==== Records to process ====

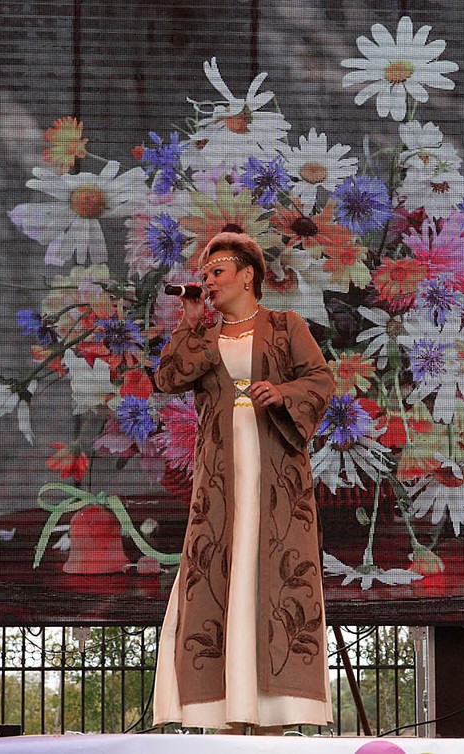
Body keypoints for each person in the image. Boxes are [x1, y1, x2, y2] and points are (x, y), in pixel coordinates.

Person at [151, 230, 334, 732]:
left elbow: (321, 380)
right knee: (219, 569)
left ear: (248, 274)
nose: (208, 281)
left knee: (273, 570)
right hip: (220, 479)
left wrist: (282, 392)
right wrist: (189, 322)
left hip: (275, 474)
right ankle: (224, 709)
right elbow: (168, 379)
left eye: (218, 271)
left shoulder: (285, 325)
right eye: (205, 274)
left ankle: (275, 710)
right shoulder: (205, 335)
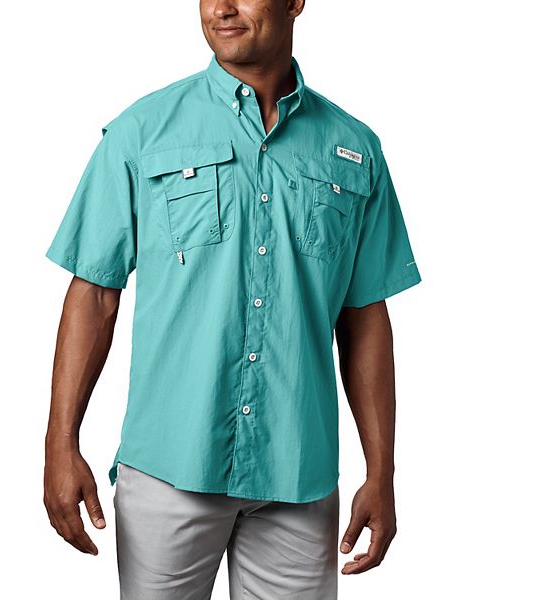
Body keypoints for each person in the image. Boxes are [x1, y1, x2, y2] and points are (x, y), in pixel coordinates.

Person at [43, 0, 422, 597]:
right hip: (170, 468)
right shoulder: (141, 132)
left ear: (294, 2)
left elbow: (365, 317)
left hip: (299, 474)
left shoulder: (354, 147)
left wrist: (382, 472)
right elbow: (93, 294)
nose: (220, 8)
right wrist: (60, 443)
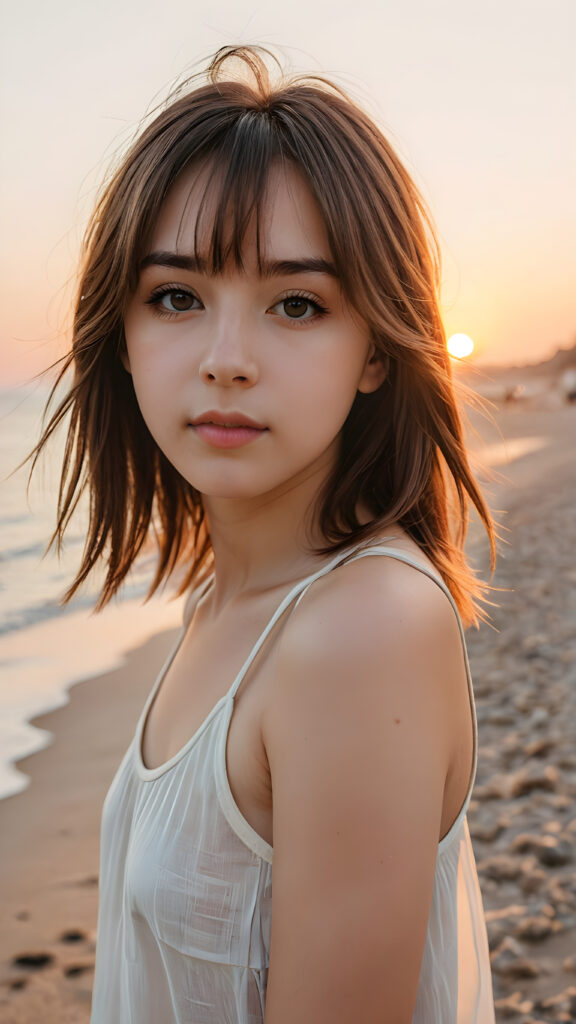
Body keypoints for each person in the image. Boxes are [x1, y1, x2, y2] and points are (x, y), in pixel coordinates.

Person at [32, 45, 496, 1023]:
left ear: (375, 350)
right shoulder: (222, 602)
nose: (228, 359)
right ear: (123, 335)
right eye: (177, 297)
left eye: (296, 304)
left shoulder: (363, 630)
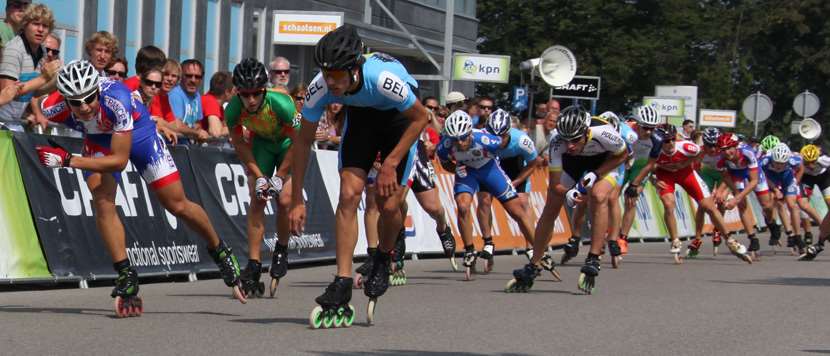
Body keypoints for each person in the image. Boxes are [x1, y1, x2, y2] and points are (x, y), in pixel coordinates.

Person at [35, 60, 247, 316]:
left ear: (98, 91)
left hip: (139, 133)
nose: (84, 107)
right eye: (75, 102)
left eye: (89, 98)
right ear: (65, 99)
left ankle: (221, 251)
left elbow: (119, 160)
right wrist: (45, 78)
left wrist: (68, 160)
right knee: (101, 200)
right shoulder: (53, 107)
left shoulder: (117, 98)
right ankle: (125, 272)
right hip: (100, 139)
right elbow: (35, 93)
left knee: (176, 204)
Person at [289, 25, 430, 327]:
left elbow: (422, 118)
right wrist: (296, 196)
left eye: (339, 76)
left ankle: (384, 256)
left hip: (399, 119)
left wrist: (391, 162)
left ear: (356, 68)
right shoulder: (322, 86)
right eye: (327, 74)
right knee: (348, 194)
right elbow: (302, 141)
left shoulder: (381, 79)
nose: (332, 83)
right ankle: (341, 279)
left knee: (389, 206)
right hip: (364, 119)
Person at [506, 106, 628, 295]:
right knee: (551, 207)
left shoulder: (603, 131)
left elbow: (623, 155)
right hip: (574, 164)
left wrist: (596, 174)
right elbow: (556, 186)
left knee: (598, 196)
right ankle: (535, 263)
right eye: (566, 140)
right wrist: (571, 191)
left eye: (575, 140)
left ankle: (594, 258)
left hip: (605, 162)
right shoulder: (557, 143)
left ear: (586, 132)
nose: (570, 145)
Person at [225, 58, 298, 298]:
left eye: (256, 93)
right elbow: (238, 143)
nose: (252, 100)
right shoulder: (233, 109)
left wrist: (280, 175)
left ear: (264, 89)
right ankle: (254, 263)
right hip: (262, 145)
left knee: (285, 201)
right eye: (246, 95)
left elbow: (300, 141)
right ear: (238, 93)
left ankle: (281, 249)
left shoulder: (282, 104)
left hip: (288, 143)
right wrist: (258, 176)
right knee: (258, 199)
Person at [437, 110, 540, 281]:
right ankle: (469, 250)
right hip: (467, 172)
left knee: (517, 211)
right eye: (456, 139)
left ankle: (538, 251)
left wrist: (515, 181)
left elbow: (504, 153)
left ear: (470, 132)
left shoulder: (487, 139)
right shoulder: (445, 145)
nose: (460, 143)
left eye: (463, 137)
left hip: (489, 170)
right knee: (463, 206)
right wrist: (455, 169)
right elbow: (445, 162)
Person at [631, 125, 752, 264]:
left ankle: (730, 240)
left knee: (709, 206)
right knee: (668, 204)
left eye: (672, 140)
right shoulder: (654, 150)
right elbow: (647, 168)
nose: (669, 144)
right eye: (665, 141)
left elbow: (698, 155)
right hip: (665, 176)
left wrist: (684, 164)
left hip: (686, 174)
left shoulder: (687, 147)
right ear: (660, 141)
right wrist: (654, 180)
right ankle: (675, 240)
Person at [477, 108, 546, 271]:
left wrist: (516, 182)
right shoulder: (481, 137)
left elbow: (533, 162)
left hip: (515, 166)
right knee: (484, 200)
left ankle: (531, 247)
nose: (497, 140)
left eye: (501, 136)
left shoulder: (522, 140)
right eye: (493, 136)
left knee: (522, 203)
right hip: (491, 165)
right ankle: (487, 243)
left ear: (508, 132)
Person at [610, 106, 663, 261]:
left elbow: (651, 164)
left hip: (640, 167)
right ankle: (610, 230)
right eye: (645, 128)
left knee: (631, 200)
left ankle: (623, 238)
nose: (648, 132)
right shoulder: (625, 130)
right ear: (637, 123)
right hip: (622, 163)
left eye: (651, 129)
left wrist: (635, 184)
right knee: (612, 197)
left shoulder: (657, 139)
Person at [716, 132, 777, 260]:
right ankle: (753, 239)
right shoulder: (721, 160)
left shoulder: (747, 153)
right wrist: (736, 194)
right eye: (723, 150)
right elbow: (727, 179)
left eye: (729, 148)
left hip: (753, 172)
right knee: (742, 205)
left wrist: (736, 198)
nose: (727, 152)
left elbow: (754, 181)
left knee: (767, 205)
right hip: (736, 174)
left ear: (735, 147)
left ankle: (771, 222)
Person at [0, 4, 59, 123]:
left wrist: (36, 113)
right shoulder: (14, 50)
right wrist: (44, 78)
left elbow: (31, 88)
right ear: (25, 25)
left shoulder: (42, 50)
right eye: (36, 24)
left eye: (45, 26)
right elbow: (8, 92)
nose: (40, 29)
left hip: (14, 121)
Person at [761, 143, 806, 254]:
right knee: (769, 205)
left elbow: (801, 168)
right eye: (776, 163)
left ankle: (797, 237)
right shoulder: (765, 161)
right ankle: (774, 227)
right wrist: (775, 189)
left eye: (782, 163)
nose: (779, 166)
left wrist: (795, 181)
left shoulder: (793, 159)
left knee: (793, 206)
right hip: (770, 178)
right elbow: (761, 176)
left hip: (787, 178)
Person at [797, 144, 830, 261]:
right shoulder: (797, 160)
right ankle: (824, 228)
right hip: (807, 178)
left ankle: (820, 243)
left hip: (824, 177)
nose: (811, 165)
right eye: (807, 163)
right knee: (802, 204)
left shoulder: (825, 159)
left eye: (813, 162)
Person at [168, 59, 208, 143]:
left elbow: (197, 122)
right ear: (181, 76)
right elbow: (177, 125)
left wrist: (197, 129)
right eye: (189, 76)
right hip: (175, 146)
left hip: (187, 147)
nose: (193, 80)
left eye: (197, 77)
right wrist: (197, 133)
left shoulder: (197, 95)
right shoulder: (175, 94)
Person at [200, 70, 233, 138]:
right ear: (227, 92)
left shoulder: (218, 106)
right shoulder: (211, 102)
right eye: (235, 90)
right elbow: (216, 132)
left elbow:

====

Requirement — Copy each line of the records above without change, but do not include any picture.

Response —
Body keypoints for each person in the image. Boxes are [x1, y1, x2, y2] and points are (x, y), in pixel coordinates.

Person at [151, 230, 334, 732]:
left elbow: (321, 380)
right knee: (219, 569)
left ear: (248, 274)
nose: (208, 281)
left knee: (273, 570)
right hip: (220, 479)
left wrist: (282, 392)
right wrist: (189, 322)
left hip: (275, 474)
right ankle: (224, 709)
right elbow: (168, 379)
left eye: (218, 271)
left shoulder: (285, 325)
right eye: (205, 274)
left ankle: (275, 710)
right shoulder: (205, 335)
Body keypoints for each person in the image. Boxes are [x1, y1, x2, y2] and points are (x, y), in pixel coordinates.

Person at [43, 0, 422, 597]:
right hip: (170, 468)
right shoulder: (141, 132)
left ear: (294, 2)
left elbow: (365, 317)
left hip: (299, 474)
left shoulder: (354, 147)
left wrist: (382, 472)
right elbow: (93, 294)
nose: (220, 8)
right wrist: (60, 443)
Body keypoints for each person in the image. Boxes are [x1, y1, x2, y2] and points are (x, y), in pixel coordinates.

Person at [32, 45, 496, 1023]:
left ear: (375, 350)
right shoulder: (222, 602)
nose: (228, 359)
right ear: (123, 335)
right eye: (177, 297)
left eye: (296, 304)
left shoulder: (363, 630)
Body keypoints for each person in the image. Boxes are [x1, y1, x2, y2] and points are (x, y), in pixel coordinates.

Person at [35, 60, 247, 316]:
left ear: (98, 91)
left hip: (139, 133)
nose: (84, 107)
right eye: (75, 102)
left eye: (89, 98)
right ear: (65, 99)
left ankle: (221, 251)
left elbow: (119, 160)
right wrist: (45, 78)
left wrist: (68, 160)
right knee: (101, 200)
right shoulder: (53, 107)
left shoulder: (117, 98)
right ankle: (125, 272)
right hip: (100, 139)
right elbow: (35, 93)
left knee: (176, 204)
Person at [289, 25, 430, 327]:
left elbow: (422, 118)
right wrist: (296, 196)
left eye: (339, 76)
left ankle: (384, 256)
left hip: (399, 119)
left wrist: (391, 162)
left ear: (356, 68)
right shoulder: (322, 86)
right eye: (327, 74)
right knee: (348, 194)
right elbow: (302, 141)
left shoulder: (381, 79)
nose: (332, 83)
right ankle: (341, 279)
left knee: (389, 206)
right hip: (364, 119)
Person at [506, 106, 628, 295]:
right knee: (551, 207)
left shoulder: (603, 131)
left elbow: (623, 155)
right hip: (574, 164)
left wrist: (596, 174)
right elbow: (556, 186)
left knee: (598, 196)
right ankle: (535, 263)
right eye: (566, 140)
right wrist: (571, 191)
left eye: (575, 140)
left ankle: (594, 258)
left hip: (605, 162)
right shoulder: (557, 143)
left ear: (586, 132)
nose: (570, 145)
Person at [225, 58, 298, 298]:
left eye: (256, 93)
right elbow: (238, 143)
nose: (252, 100)
right shoulder: (233, 109)
left wrist: (280, 175)
left ear: (264, 89)
right ankle: (254, 263)
right hip: (262, 145)
left knee: (285, 201)
right eye: (246, 95)
left elbow: (300, 141)
right ear: (238, 93)
left ankle: (281, 249)
left shoulder: (282, 104)
left hip: (288, 143)
right wrist: (258, 176)
right knee: (258, 199)
Person at [437, 110, 540, 281]:
right ankle: (469, 250)
right hip: (467, 172)
left knee: (517, 211)
right eye: (456, 139)
left ankle: (538, 251)
left wrist: (515, 181)
left elbow: (504, 153)
left ear: (470, 132)
left shoulder: (487, 139)
right shoulder: (445, 145)
nose: (460, 143)
left eye: (463, 137)
left hip: (489, 170)
right knee: (463, 206)
right wrist: (455, 169)
right elbow: (445, 162)
Person at [631, 125, 752, 264]:
left ankle: (730, 240)
left knee: (709, 206)
right knee: (668, 204)
left eye: (672, 140)
right shoulder: (654, 150)
right elbow: (647, 168)
nose: (669, 144)
right eye: (665, 141)
left elbow: (698, 155)
right hip: (665, 176)
left wrist: (684, 164)
left hip: (686, 174)
left shoulder: (687, 147)
right ear: (660, 141)
right wrist: (654, 180)
right ankle: (675, 240)
Person at [477, 108, 546, 271]:
left wrist: (516, 182)
right shoulder: (481, 137)
left elbow: (533, 162)
left hip: (515, 166)
right knee: (484, 200)
left ankle: (531, 247)
nose: (497, 140)
left eye: (501, 136)
left shoulder: (522, 140)
right eye: (493, 136)
left knee: (522, 203)
right hip: (491, 165)
right ankle: (487, 243)
left ear: (508, 132)
Person at [610, 106, 663, 261]:
left elbow: (651, 164)
left hip: (640, 167)
right ankle: (610, 230)
right eye: (645, 128)
left knee: (631, 200)
left ankle: (623, 238)
nose: (648, 132)
right shoulder: (625, 130)
right ear: (637, 123)
right hip: (622, 163)
left eye: (651, 129)
left wrist: (635, 184)
right knee: (612, 197)
left shoulder: (657, 139)
Person at [716, 132, 777, 260]:
right ankle: (753, 239)
right shoulder: (721, 160)
left shoulder: (747, 153)
right wrist: (736, 194)
right eye: (723, 150)
right elbow: (727, 179)
left eye: (729, 148)
left hip: (753, 172)
right knee: (742, 205)
left wrist: (736, 198)
nose: (727, 152)
left elbow: (754, 181)
left knee: (767, 205)
right hip: (736, 174)
left ear: (735, 147)
left ankle: (771, 222)
Person at [0, 4, 59, 123]:
left wrist: (36, 113)
right shoulder: (14, 50)
right wrist: (44, 78)
left elbow: (31, 88)
right ear: (25, 25)
left shoulder: (42, 50)
right eye: (36, 24)
left eye: (45, 26)
right elbow: (8, 92)
nose: (40, 29)
left hip: (14, 121)
Person at [761, 143, 806, 254]:
right knee: (769, 205)
left elbow: (801, 168)
right eye: (776, 163)
left ankle: (797, 237)
right shoulder: (765, 161)
right ankle: (774, 227)
right wrist: (775, 189)
left eye: (782, 163)
nose: (779, 166)
left wrist: (795, 181)
left shoulder: (793, 159)
left knee: (793, 206)
right hip: (770, 178)
right elbow: (761, 176)
left hip: (787, 178)
Person at [797, 144, 830, 261]:
right shoulder: (797, 160)
right ankle: (824, 228)
right hip: (807, 178)
left ankle: (820, 243)
left hip: (824, 177)
nose: (811, 165)
right eye: (807, 163)
right knee: (802, 204)
left shoulder: (825, 159)
left eye: (813, 162)
Person at [168, 59, 208, 143]:
left elbow: (197, 122)
right ear: (181, 76)
right elbow: (177, 125)
left wrist: (197, 129)
right eye: (189, 76)
right hip: (175, 146)
left hip: (187, 147)
nose: (193, 80)
left eye: (197, 77)
right wrist: (197, 133)
left shoulder: (197, 95)
right shoulder: (175, 94)
Person at [200, 70, 233, 138]:
right ear: (227, 92)
left shoulder: (218, 106)
right shoulder: (211, 102)
right eye: (235, 90)
right elbow: (216, 132)
left elbow:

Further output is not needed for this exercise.